Okay so let me tell you a little story. I'm driving around in my car on a beautiful day in Oakland. My windows are down, my hair is blowing in the wind, and I am shocked when my local radio station plays a throwback jam from my drunk college days in San Diego, Katy Perry's "California Gurls." I obviously started rocking out. I noticed people in nearby cars laughing but I couldn't help it, I knew all the words and felt obligated to show the world my knowledge of this 2010 pop hit.
The part where Snoop Dogg is about to come onto the track wass approaching fast and was ready with my best Snoop impression. Just as I was about to leap into Snoop's smooth and upbeat verse, I was met with an extended musical break. Huh? Where did the Dogg father go? This moment in time got me thinking and reminiscing and I realized that this has happened to me before. From Katy Perry featuring Snoop Dogg to Maroon 5 featuring Wiz Khalifa, when pop songs featuring rappers are played on radio stations more often than not the rap portion is cut out. Why?
The first thought that jumped into my head was maybe the lyrics are too harsh, too "dirty" for mainstream pop radio? Wait wait wait, that can't be true though because, well, here let's just stick with my first example "California Gurls." The chorus for that song goes as follows:
"California girls / We're unforgettable / Daisy Dukes / Bikini's on top / Sun-kissed skin / So hot / We'll melt your popsicle / Oooooh Oh Ooooooh."
Clearly we are not talking about an actually melted popsicle here. She is talking very specifically about a women's body and one that is not, well should I say, dressed like she is going to church. Now, let's move on to Snoop's portion of the song, here's his last verse,
"Homeboys / Bangin' out / All that ass hangin' out / Bikinis, zucchinis / Martinis, no weenies / Just the King and the Queeny / Katy my lady (yeah )/ Lookie here baby (uh huh) / I'm all up on ya / 'Cause you're representin' California (oh yeah)."
Okay well first things first, he is just agreeing with her previous statement about short shorts with "All that ass hangin' out." Then Snoop just gets a penis joke of his own with zucchini while Katy got the popsicle. So if the question is the appropriateness of lyrics of rap sections as opposed to those of the pop star, they are incredibly similar. Rap lyrics are just, simply, rapped. Kids won't understand the innuendos so what makes the rap sections cut-able from the radio?
Another reason for the cutting brought up on a Reddit page was that a lot of rap sections are towards the last half of the song so radio stations just cut the song early. Okay, so yes in "Payphone" by Maroon 5 featuring Wiz Khalifa, the rap section is in the last minute of the song but excluding that part, you kind of miss the build of the song. If you listen to the song fully, Wiz Khalifa's part helps the song hit the climax. It helps hammer home the point of view and overall message of the track. Now a song that completely debunks this theory is the remix of "Bad Blood" by Taylor Swift featuring Kendrick Lamar.
King Kendrick basically starts the song.
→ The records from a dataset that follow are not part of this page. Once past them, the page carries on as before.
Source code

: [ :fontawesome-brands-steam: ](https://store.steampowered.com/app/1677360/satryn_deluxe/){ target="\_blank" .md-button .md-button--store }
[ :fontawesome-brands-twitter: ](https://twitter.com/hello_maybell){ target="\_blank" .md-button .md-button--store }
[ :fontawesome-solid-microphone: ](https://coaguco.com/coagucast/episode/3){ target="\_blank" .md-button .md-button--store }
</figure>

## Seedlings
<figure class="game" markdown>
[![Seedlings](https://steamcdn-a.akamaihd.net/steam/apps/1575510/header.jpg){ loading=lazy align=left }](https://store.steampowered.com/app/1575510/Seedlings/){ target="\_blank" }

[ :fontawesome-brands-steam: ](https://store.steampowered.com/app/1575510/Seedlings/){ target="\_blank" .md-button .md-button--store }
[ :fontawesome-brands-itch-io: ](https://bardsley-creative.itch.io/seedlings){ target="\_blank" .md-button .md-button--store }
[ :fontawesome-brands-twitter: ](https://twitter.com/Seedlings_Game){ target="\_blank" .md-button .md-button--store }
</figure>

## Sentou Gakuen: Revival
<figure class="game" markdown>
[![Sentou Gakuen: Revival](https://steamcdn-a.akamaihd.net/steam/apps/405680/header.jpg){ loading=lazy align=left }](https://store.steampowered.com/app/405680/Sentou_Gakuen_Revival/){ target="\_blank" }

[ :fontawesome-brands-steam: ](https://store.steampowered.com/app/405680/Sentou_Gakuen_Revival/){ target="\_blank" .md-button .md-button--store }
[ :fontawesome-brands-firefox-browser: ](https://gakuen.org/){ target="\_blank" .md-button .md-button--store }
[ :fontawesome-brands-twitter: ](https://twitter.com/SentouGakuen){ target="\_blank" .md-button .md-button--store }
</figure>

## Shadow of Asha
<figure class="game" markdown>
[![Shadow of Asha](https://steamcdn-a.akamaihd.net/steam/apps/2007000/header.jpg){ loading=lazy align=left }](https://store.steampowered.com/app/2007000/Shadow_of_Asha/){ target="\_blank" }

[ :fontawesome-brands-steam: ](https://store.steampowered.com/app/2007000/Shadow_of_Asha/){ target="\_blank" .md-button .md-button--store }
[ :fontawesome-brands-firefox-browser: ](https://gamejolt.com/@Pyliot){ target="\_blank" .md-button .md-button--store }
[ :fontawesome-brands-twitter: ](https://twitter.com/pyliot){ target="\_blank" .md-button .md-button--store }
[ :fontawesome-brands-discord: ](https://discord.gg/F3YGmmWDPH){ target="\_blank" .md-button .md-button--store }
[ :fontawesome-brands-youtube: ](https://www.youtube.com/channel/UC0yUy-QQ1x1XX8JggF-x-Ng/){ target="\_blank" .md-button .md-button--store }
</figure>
Within the first 10 seconds you hear his beautiful voice, you can't cut him out so radio stations remedy this by not playing the remix. Why? Swifty went through the process of mixing a new track with one of the most popular rappers in the game, she did it because she thinks it enhanced her song, radio stations should respect that.
You could try and give me reasons all day about why radio stations chop up pop songs with rap sections but no reason will ever be good enough. These songs were written specifically with that rap portion, they make the song better. I know the ideas that could come along with rap music but when you get down to brass taxes, rap music is someone just talking faster and to a beat, the prejudice that some people feel towards the genre is completely illogical. Play the rap portion, radio stations!